Após ter lançado no mercado europeu em 2009 seu implante curto, a Intra-Lock disponibiliza para o mercado brasileiro sua linha de implantes curtos. A novidade vem provida com o design inovador das espiras Blossom e a consagrada superfície Ossean em duas dimensões: 6,0 x 6,5 ou 6,0 x 8,0.

A literatura científica sempre foi controversa quando o assunto são implantes curtos. No entanto implantes curtos são certamente uma importante alternativa no ferramental do Implantodontista principalmente para as mandíbulas atróficas onde se quer evitar procedimentos mais invasivos como as técnicas de lateralização do nervo alveolar inferior, a distração osteogênica ou a enxertia interposicional. 

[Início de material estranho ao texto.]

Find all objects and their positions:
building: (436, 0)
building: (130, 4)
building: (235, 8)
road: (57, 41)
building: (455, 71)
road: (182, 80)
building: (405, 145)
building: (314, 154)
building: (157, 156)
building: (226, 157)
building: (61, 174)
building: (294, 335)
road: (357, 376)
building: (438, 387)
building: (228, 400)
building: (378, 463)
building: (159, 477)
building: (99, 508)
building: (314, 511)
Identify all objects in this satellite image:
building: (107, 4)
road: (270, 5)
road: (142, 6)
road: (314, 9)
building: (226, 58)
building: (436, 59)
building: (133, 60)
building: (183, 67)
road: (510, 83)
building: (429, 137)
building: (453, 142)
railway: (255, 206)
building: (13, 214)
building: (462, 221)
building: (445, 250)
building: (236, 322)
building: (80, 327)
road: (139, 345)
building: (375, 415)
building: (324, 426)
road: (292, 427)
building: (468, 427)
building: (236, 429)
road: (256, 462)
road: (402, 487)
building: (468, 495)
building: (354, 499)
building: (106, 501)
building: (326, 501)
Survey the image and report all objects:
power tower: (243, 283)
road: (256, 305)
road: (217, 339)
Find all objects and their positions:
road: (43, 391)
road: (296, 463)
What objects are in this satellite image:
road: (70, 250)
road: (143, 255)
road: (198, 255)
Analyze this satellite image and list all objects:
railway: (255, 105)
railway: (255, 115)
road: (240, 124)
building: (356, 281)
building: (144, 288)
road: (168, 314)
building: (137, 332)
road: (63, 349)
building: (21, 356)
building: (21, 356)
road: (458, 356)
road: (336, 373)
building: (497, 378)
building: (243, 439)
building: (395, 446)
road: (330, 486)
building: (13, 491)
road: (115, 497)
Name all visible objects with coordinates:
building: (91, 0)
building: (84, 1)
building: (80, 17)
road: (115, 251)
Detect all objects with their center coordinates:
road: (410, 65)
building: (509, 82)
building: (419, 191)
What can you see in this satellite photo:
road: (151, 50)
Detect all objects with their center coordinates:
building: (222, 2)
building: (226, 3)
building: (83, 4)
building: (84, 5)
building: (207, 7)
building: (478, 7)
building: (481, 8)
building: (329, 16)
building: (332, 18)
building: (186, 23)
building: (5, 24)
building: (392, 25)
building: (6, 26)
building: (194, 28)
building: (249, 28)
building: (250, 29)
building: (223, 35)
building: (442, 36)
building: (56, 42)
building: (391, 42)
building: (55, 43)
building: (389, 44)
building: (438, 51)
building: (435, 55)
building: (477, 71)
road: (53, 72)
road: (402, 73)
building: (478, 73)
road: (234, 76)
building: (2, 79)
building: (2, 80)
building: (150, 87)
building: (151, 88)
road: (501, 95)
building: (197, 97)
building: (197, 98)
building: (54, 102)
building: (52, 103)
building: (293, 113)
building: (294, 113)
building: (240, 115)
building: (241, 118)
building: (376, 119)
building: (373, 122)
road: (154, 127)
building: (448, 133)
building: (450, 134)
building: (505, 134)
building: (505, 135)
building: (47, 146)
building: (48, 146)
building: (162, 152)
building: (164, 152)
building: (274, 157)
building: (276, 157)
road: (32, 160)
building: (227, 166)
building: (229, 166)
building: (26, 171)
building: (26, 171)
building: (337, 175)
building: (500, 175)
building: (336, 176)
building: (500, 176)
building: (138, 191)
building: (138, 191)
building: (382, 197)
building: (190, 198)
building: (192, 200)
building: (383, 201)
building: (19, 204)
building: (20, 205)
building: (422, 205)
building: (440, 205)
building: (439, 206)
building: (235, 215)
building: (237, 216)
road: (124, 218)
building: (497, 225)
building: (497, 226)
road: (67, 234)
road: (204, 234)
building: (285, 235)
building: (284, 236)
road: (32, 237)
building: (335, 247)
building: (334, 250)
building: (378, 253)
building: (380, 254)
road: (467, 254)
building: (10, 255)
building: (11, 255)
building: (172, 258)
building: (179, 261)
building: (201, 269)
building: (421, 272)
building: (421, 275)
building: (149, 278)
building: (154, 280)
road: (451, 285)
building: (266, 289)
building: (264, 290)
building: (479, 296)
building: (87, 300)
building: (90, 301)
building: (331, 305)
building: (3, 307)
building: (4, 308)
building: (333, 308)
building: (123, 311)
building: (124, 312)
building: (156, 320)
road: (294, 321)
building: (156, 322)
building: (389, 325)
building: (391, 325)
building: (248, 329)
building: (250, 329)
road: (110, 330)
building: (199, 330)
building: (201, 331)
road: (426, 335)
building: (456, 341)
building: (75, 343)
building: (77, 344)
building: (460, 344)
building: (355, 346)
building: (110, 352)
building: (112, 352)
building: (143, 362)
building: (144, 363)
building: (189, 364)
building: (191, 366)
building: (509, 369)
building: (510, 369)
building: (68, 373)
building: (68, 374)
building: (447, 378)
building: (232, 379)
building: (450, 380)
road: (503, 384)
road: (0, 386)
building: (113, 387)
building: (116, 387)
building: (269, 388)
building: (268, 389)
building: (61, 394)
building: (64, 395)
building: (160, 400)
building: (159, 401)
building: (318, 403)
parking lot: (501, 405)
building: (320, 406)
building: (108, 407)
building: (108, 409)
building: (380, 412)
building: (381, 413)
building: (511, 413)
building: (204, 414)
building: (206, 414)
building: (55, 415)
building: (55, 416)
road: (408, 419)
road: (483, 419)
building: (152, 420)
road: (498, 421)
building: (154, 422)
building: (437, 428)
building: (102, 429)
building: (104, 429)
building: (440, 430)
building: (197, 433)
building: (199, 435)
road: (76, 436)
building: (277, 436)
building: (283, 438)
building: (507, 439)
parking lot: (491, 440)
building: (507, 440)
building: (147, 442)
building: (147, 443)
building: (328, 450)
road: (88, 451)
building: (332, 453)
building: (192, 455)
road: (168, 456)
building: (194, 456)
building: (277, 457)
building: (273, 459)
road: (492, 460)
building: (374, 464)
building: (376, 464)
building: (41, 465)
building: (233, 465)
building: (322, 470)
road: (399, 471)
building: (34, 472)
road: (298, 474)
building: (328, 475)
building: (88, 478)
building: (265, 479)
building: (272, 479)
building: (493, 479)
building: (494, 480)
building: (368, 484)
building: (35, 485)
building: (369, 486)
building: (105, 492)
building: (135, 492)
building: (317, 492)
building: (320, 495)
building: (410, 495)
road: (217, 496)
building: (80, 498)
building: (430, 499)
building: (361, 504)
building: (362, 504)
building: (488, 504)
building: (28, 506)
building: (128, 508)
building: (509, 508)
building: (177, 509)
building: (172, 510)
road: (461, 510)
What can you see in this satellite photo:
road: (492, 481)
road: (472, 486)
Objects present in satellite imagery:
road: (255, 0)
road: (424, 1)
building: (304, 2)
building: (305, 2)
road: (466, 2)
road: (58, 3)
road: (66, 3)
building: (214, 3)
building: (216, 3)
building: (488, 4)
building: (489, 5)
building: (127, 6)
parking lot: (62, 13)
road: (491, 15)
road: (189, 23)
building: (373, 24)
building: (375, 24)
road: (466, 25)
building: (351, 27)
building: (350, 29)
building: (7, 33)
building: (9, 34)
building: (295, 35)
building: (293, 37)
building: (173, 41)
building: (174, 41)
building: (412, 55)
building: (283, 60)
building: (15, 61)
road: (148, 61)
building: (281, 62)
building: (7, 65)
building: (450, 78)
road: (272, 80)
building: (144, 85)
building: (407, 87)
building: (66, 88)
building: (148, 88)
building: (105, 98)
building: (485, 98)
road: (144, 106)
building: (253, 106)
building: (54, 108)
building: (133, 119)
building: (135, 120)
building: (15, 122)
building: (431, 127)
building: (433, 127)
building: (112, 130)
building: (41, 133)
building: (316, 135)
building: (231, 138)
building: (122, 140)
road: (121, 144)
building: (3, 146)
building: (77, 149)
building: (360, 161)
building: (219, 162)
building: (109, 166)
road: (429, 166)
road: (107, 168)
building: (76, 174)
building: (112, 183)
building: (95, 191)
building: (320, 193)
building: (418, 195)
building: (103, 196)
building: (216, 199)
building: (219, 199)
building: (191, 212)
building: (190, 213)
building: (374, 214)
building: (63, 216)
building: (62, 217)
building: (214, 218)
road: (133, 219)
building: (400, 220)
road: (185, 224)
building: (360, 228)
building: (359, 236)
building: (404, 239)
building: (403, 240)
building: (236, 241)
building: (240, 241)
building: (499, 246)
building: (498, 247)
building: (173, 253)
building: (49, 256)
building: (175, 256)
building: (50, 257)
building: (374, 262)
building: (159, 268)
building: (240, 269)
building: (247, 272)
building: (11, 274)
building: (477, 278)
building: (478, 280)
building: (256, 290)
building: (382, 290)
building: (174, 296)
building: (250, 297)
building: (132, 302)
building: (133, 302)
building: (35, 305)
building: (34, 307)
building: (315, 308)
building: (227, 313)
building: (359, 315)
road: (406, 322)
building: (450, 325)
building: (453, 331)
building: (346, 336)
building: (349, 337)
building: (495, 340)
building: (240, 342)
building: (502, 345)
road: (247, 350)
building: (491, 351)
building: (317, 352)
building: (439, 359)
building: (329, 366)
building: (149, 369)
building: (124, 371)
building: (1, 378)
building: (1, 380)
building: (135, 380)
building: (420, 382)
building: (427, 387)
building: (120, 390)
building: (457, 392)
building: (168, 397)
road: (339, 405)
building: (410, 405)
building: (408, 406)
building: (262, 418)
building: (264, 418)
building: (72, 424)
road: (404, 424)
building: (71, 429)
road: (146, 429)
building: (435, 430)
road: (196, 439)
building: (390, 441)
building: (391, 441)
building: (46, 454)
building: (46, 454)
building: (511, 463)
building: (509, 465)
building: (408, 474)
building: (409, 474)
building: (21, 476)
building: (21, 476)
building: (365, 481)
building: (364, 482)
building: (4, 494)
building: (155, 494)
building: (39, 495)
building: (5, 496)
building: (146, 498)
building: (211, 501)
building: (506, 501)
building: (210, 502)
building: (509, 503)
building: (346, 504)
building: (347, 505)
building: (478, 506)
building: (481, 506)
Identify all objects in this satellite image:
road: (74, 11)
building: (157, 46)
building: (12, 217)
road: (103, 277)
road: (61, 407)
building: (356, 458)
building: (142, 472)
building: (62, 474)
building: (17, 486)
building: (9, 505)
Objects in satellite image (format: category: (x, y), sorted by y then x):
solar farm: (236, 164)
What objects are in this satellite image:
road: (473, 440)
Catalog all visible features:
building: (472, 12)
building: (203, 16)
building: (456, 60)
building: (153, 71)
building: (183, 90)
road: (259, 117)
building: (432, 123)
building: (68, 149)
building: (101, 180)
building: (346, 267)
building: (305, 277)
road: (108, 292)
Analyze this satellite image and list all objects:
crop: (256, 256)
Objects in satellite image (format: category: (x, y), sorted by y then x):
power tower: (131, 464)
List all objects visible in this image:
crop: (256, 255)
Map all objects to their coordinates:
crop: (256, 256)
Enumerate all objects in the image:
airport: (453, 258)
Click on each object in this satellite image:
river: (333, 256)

O conservadorismo e a insegurança deve-se principalmente a alguns paradigmas extensamente repetidos por nós da classe odontológica que não refletem necessáriamente  a verdade absoluta. Um destes exemplos é a regra de que o braço de resistência (implante) deve ter comprimento igual ou maior que o braço de potência (prótese). No entanto esta é uma equação simplista que deixa de levar em consideração outros fatores como a oclusão, qualidade óssea, a área de contato osso/implante, o design do implante, sua superfície e a ferulização dos elementos protéticos.

A intalação de um implante destas dimensões não permite erros de técnica. Não há por exemplo como corrigir axialmente o posicionamento do implante durante sua instalação. Desta forma podemos observar estatísticas desanimadoras em comparação aos implantes de dimensões regulares. Não se deve comparar já que os implantes curtos são utilizados em situações biomecânicas bem mais desafiadoras que os de dimensões regulares. Portanto não devemos utilizá-los como se fossem implantes comuns. O mais importante é a correta seleção do paciente e a indicação adequada. Uma atitude prudente seria evitar seu uso em prótese unitária, principalmente em maxila.